Os algoritmos amplificam, mas o controlo é humano

“A eficiência tecnológica é o motor que nos permite escalar, mas a responsabilidade humana é o volante que garante que não saímos da estrada”, afirma o CEO da Biometrid. Frederico Costa será orador no Congresso Nacional de Marketing APPM, no Porto e em Lisboa, a 21 e 22 de janeiro, respetivamente, com o tema “O Algoritmo como Deus: Ética, Poder e Responsabilidade”.

Os algoritmos amplificam, mas o controlo é humano

O CEO da Biometrid afirma que o algoritmo funciona como um amplificador das capacidades humanas, permitindo processar e distribuir informação em grande escala, mas reforça que a autoridade estratégica continua a ser dos profissionais de Marketing. “Não somos reféns da tecnologia; somos os curadores responsáveis que a utilizam para criar valor real para o cliente”, sublinha Frederico Costa. Segundo o responsável, a supervisão humana define as regras do jogo e garante que a tecnologia é usada de forma ética e segura.

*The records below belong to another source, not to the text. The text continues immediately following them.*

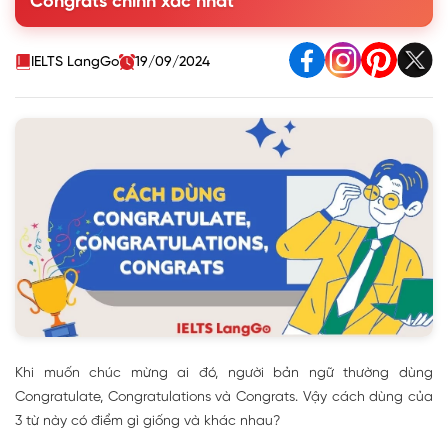
Congrats chính xác nhất
1.2. Congrats
2. Cấu trúc và cách sử dụng congratulate, congratulations,
congrats
IELTS LangGo
19/09/2024
3. Một số cấu trúc có ý nghĩa tương đương với
Congratulate/Congratulations
4. Mẫu câu bày tỏ sự chúc mừng trong tiếng Anh
5. Bài tập ứng dụng
Khi muốn chúc mừng ai đó, người bản ngữ thường dùng
Congratulate, Congratulations và Congrats. Vậy cách dùng của
3 từ này có điểm gì giống và khác nhau?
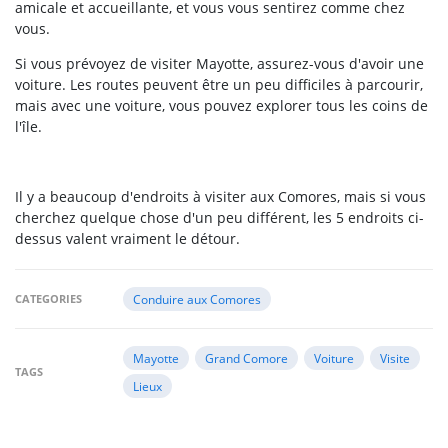
amicale et accueillante, et vous vous sentirez comme chez
vous.
Si vous prévoyez de visiter Mayotte, assurez-vous d'avoir une
voiture. Les routes peuvent être un peu difficiles à parcourir,
mais avec une voiture, vous pouvez explorer tous les coins de
l'île.
Il y a beaucoup d'endroits à visiter aux Comores, mais si vous
cherchez quelque chose d'un peu différent, les 5 endroits ci-
dessus valent vraiment le détour.
CATEGORIES
Conduire aux Comores
Mayotte
Grand Comore
Voiture
Visite
TAGS
Lieux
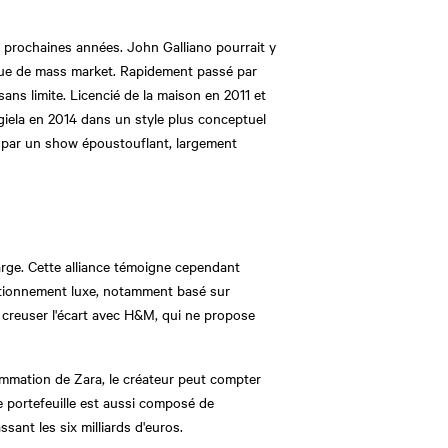
ux prochaines années. John Galliano pourrait y
que de mass market. Rapidement passé par
sans limite. Licencié de la maison en 2011 et
rgiela en 2014 dans un style plus conceptuel
ans par un show époustouflant, largement
arge. Cette alliance témoigne cependant
sitionnement luxe, notamment basé sur
i creuser l'écart avec H&M, qui ne propose
ommation de Zara, le créateur peut compter
e portefeuille est aussi composé de
ant les six milliards d'euros.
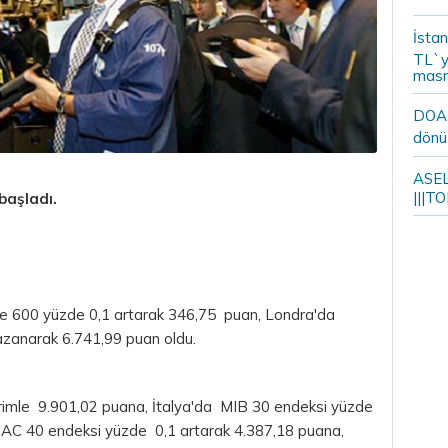
İstan
TL`y
masr
DOA m
dönü
ASELS
|||TO
 başladı.
pe 600 yüzde 0,1 artarak 346,75 puan, Londra'da
zanarak 6.741,99 puan oldu.
rimle 9.901,02 puana, İtalya'da MIB 30 endeksi yüzde
 CAC 40 endeksi yüzde 0,1 artarak 4.387,18 puana,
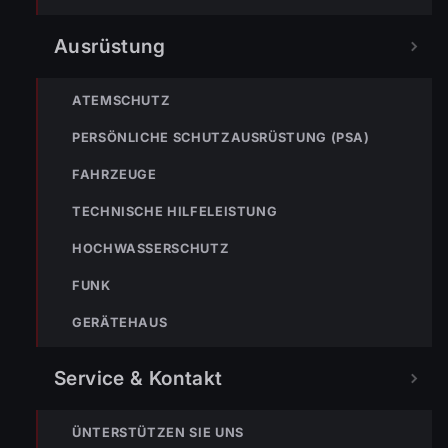
Ausrüstung
ATEMSCHUTZ
PERSÖNLICHE SCHUTZAUSRÜSTUNG (PSA)
FAHRZEUGE
TECHNISCHE HILFELEISTUNG
HOCHWASSERSCHUTZ
FUNK
GERÄTEHAUS
Service & Kontakt
ÜNTERSTÜTZEN SIE UNS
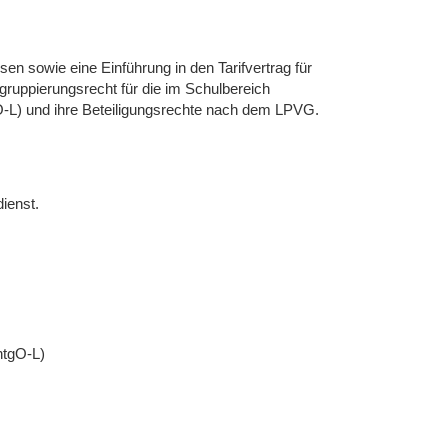
en sowie eine Einführung in den Tarifvertrag für
gruppierungsrecht für die im Schulbereich
gO-L) und ihre Beteiligungsrechte nach dem LPVG.
ienst.
ntgO-L)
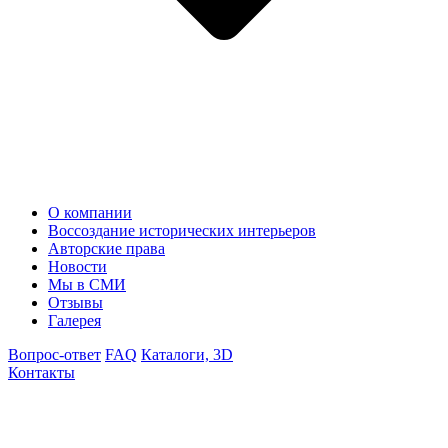
О компании
Воссоздание исторических интерьеров
Авторские права
Новости
Мы в СМИ
Отзывы
Галерея
Вопрос-ответ
FAQ
Каталоги, 3D
Контакты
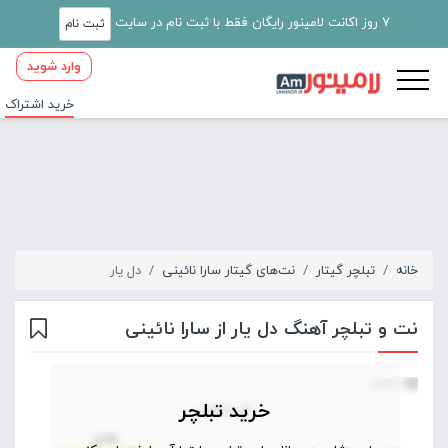
7 روز اکانت لامینور رایگان فقط با ثبت نام در سایت
ثبت نام
وارد شوید
خرید اشتراک
خانه
تبلچر گیتار
نت‌های گیتار سارا نائینی
دل یار
نت و تبلچر آهنگ دل یار از سارا نائینی
خرید تبلچر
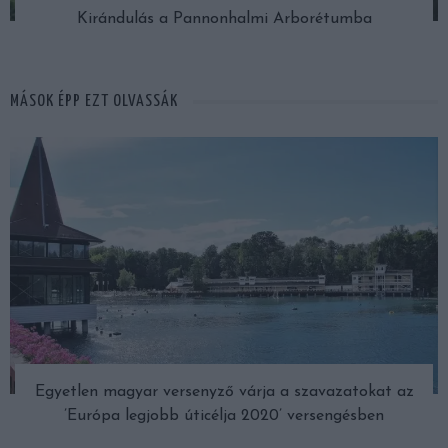
Kirándulás a Pannonhalmi Arborétumba
MÁSOK ÉPP EZT OLVASSÁK
Egyetlen magyar versenyző várja a szavazatokat az
’Európa legjobb úticélja 2020’ versengésben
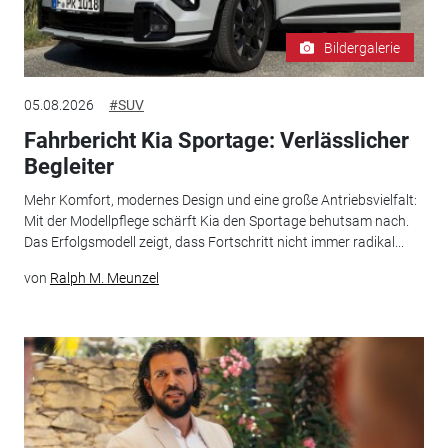
Bildergalerie
05.08.2026
#SUV
Fahrbericht Kia Sportage: Verlässlicher
Begleiter
Mehr Komfort, modernes Design und eine große Antriebsvielfalt:
Mit der Modellpflege schärft Kia den Sportage behutsam nach.
Das Erfolgsmodell zeigt, dass Fortschritt nicht immer radikal...
von
Ralph M. Meunzel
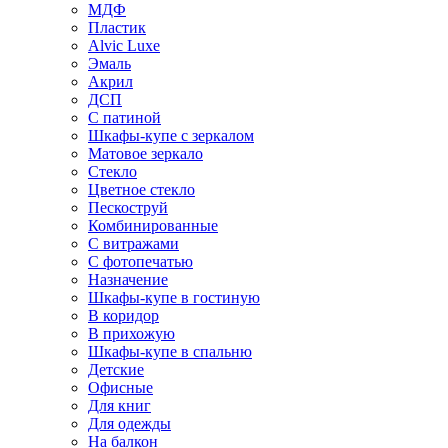
МДФ
Пластик
Alvic Luxe
Эмаль
Акрил
ДСП
С патиной
Шкафы-купе с зеркалом
Матовое зеркало
Стекло
Цветное стекло
Пескоструй
Комбинированные
С витражами
С фотопечатью
Назначение
Шкафы-купе в гостиную
В коридор
В прихожую
Шкафы-купе в спальню
Детские
Офисные
Для книг
Для одежды
На балкон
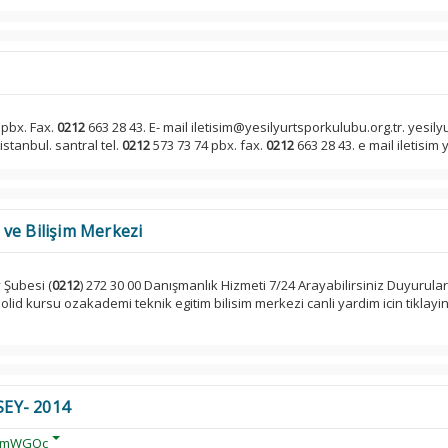
 pbx. Fax.
0212
663 28 43. E- mail iletisim@yesilyurtsporkulubu.org.tr. yesily
istanbul. santral tel.
0212
573 73 74 pbx. fax.
0212
663 28 43. e mail iletisim y
ve Bilişim Merkezi
 Şubesi (
0212
) 272 30 00 Danışmanlık Hizmeti 7/24 Arayabilirsiniz Duyurula
lid kursu ozakademi teknik egitim bilisim merkezi canli yardim icin tiklayin
EY- 2014
VpmWGQc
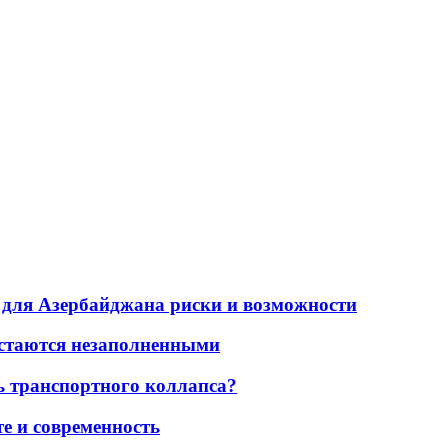
для Азербайджана риски и возможности
остаются незаполненными
ь транспортного коллапса?
е и современность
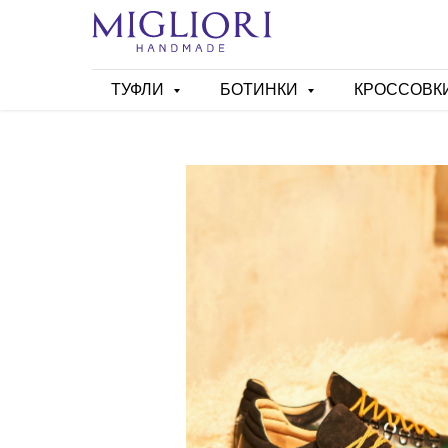
ТУФЛИ
БОТИНКИ
КРОССОВК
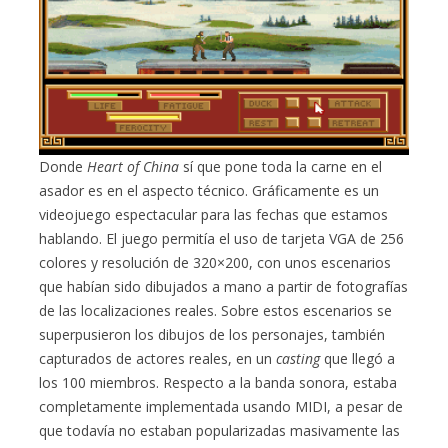
Donde
Heart of China
sí que pone toda la carne en el
asador es en el aspecto técnico. Gráficamente es un
videojuego espectacular para las fechas que estamos
hablando. El juego permitía el uso de tarjeta VGA de 256
colores y resolución de 320×200, con unos escenarios
que habían sido dibujados a mano a partir de fotografías
de las localizaciones reales. Sobre estos escenarios se
superpusieron los dibujos de los personajes, también
capturados de actores reales, en un
casting
que llegó a
los 100 miembros. Respecto a la banda sonora, estaba
completamente implementada usando MIDI, a pesar de
que todavía no estaban popularizadas masivamente las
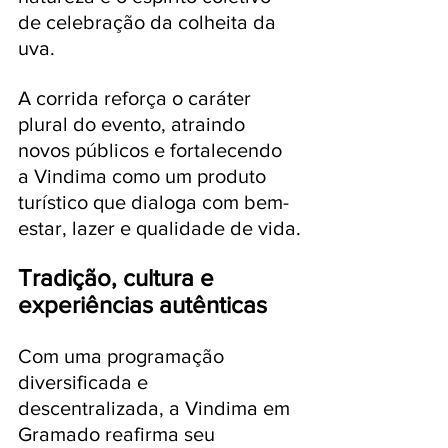
de celebração da colheita da 
uva.
A corrida reforça o caráter 
plural do evento, atraindo 
novos públicos e fortalecendo 
a Vindima como um produto 
turístico que dialoga com bem-
estar, lazer e qualidade de vida.
Tradição, cultura e 
experiências autênticas
Com uma programação 
diversificada e 
descentralizada, a Vindima em 
Gramado reafirma seu 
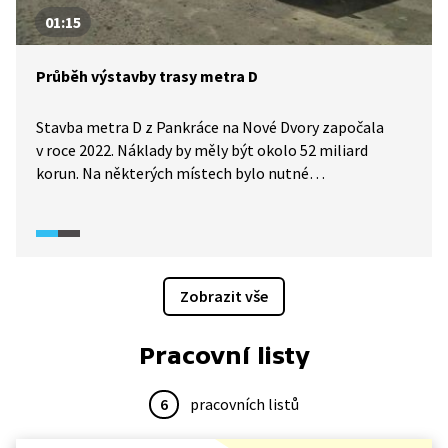
01:15
Průběh výstavby trasy metra D
Stavba metra D z Pankráce na Nové Dvory započala
v roce 2022. Náklady by měly být okolo 52 miliard
korun. Na některých místech bylo nutné
před zahájením stavby ještě provést geologický
průzkum, jak uvidíme v následující reportáži.
Zobrazit vše
Pracovní listy
6
pracovních listů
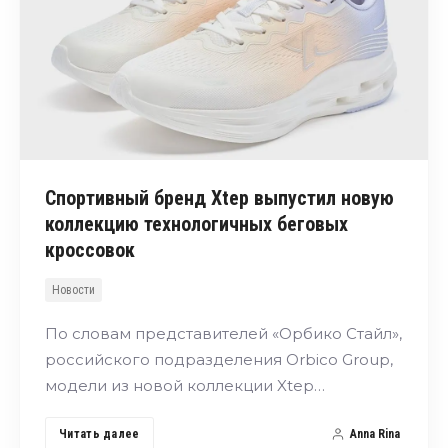
Спортивный бренд Xtep выпустил новую
коллекцию технологичных беговых
кроссовок
Новости
По словам представителей «Орбико Стайл»,
российского подразделения Orbico Group,
модели из новой коллекции Xtep…
Читать далее
Anna Rina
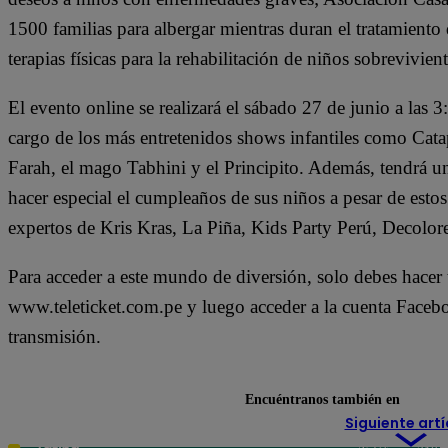
1500 familias para albergar mientras duran el tratamie
terapias físicas para la rehabilitación de niños sobrevivie
El evento online se realizará el sábado 27 de junio a las 
cargo de los más entretenidos shows infantiles como Cat
Farah, el mago Tabhini y el Principito. Además, tendrá u
hacer especial el cumpleaños de sus niños a pesar de estos
expertos de Kris Kras, La Piña, Kids Party Perú, Decol
Para acceder a este mundo de diversión, solo debes hacer
www.teleticket.com.pe y luego acceder a la cuenta Faceboo
transmisión.
Encuéntranos también en
Siguiente artí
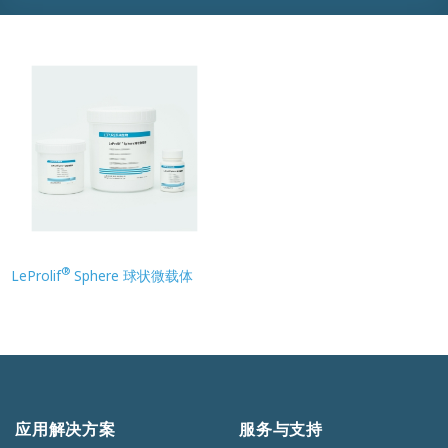
®
LeProlif
Sphere 球状微载体
应用解决方案
服务与支持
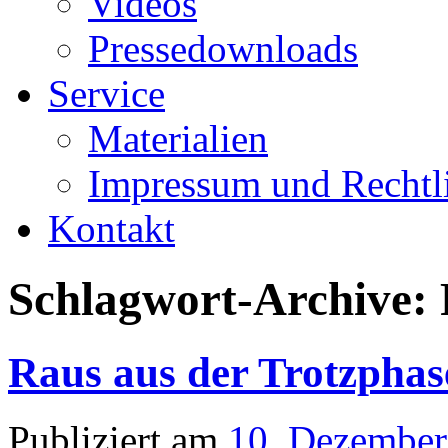
Videos
Pressedownloads
Service
Materialien
Impressum und Rechtl
Kontakt
Schlagwort-Archive:
Raus aus der Trotzphas
Publiziert am
10. Dezember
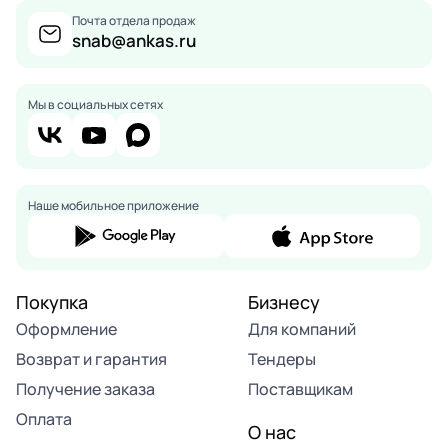
Почта отдела продаж
snab@ankas.ru
Мы в социальных сетях
Наше мобильное приложение
Покупка
Бизнесу
Оформление
Для компаний
Возврат и гарантия
Тендеры
Получение заказа
Поставщикам
Оплата
О нас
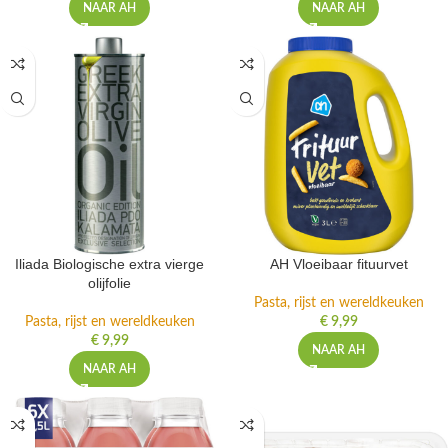
NAAR AH
NAAR AH
Iliada Biologische extra vierge
AH Vloeibaar fituurvet
olijfolie
Pasta, rijst en wereldkeuken
Pasta, rijst en wereldkeuken
€
9,99
€
9,99
NAAR AH
NAAR AH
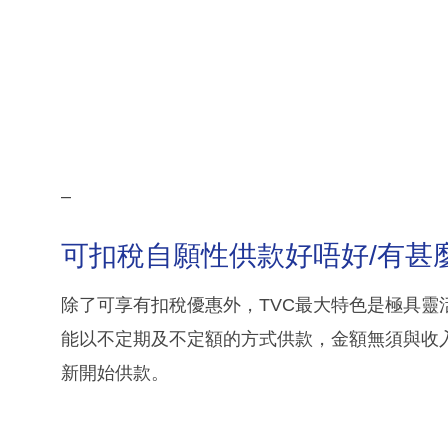
–
可扣稅自願性供款好唔好/有甚
除了可享有扣稅優惠外，TVC最大特色是極具靈
能以不定期及不定額的方式供款，金額無須與收
新開始供款。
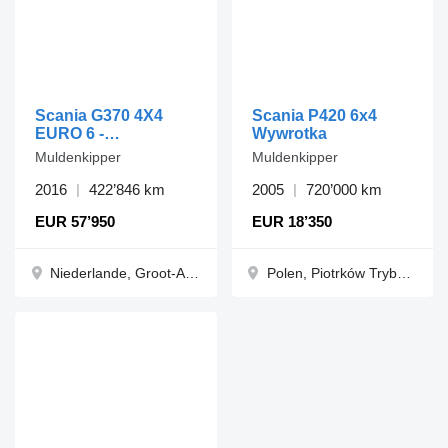
Scania G370 4X4
Scania P420 6x4
EURO 6 -
Wywrotka
PALFINGER PK9002
Muldenkipper
Muldenkipper
EH + REMOTE
CONTROL
2016
422’846 km
2005
720’000 km
EUR 57’950
EUR 18’350
Niederlande, Groot-Ammers
Polen, Piotrków Trybunalski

O profissional aponta que os dilemas éticos, como privacidade, consentimento e exclusão, devem ser encarados como oportunidades para reforçar a responsabilidade corporativa. O CEO explica que, quando usadas corretamente, a biometria e a IA protegem e não invadem, transformando riscos em pontos de confiança. “Garantimos que a recolha de dados é mínima, transparente e sempre com o objetivo de beneficiar a experiência do cliente”, acrescenta. Na sua perspetiva, a tecnologia serve para proteger, prevenir fraude e eliminar fricção, mantendo o cliente seguro.

O orador sublinha ainda que a eficiência tecnológica permite escalar e automatizar tarefas, mas a responsabilidade humana mantém o controlo e garante ética. Frederico Costa reforça que a missão e a visão da marca definem os limites: a automação deve libertar os humanos para tarefas de valor, reforçar a segurança e assegurar que a identidade digital é uma âncora de confiança. “O controlo final é, e deve ser sempre, nosso. A transparência é fundamental: o cliente precisa saber que, por detrás da rapidez do algoritmo, existe uma ética humana que o protege”, conclui.